Well, not necessarily. The Time editors point out that selection of the Person of the Year (until 1999 the ‘Man of the Year’) is based on who is deemed to have most influenced the year’s news. Adolph Hitler was the 1938 Man of the Year and Joseph Stalin was named twice, not to honor them, but to acknowledge their impact.
Time editor Nancy Gibbs stated, “The person of the year, as we always remind people, is the person who has had the greatest influence on events, for better or for worse. The fascinating thing this year is, I’ve never seen so much agreement over who had the most influence or the most disagreement over whether it was for better or for worse.”
Trump decided it was for the better, although he took issue with the Time subhead, ‘President of the Divided States of America,’ a subhead he called snarky.

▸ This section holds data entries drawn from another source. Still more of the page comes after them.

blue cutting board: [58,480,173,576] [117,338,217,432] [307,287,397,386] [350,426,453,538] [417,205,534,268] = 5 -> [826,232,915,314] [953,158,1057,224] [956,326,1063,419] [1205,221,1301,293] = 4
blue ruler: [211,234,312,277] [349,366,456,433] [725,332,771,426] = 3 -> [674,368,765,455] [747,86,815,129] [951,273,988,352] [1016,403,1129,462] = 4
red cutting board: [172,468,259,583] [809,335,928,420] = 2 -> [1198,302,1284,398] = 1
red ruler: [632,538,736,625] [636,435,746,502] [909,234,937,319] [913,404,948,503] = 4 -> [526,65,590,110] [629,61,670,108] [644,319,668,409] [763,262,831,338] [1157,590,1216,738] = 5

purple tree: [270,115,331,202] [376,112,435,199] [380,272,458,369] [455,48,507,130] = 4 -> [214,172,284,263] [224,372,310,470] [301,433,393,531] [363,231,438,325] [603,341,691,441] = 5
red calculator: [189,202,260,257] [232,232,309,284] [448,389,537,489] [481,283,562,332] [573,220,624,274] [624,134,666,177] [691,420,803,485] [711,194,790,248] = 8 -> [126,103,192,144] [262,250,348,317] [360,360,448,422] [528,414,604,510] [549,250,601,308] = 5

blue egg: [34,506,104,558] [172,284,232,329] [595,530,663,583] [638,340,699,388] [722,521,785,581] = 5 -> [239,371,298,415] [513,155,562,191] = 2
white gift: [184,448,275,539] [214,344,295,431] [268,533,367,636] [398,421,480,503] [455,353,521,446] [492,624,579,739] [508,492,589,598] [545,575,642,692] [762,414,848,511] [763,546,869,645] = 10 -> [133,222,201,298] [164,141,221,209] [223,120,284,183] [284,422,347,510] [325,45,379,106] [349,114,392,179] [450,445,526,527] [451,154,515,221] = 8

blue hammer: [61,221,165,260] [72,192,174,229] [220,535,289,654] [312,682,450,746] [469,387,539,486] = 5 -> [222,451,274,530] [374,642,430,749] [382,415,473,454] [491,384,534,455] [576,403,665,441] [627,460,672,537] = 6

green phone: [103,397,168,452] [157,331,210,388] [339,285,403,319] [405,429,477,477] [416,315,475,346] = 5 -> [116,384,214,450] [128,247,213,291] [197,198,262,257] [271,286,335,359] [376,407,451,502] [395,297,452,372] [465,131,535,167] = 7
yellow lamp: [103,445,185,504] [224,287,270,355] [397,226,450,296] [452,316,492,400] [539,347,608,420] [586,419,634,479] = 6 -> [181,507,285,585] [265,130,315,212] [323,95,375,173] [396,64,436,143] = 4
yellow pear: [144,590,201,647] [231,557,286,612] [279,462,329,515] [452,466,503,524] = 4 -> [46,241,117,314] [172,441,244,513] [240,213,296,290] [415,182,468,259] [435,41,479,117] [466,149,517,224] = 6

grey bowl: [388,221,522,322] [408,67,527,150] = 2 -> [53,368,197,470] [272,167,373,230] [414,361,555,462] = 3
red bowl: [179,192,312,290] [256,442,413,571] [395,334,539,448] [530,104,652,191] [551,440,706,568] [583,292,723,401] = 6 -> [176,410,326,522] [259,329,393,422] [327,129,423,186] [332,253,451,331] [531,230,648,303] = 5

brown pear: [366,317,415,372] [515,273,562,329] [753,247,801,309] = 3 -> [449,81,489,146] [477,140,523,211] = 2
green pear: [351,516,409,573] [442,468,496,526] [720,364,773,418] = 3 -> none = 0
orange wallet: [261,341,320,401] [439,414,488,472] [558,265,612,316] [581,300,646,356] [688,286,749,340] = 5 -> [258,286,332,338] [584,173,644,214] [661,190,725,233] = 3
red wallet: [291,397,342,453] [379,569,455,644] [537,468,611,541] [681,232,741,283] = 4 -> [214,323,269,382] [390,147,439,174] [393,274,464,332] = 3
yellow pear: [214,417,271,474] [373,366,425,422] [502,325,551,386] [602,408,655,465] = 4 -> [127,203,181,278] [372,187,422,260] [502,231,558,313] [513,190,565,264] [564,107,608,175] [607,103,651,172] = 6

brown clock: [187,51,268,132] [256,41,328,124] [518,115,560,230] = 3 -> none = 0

Trump was critical of the 2015 selection of Angela Merkel, arguing that she did not deserve what he regarded as the honor of receiving that designation. Trump is not alone in misunderstanding the designation ‘Person of the Year,’ but most people don’t follow the designation with as much intense interest as Trump.
Certainly it has been pointed out to him that this is not necessarily an honor. In 2015 Trump was in third place for the designation, behind ISIS leader Abu Bakr al-Baghdadi.
Did Trump think that the ISIS leader was liked by Time more than Trump was?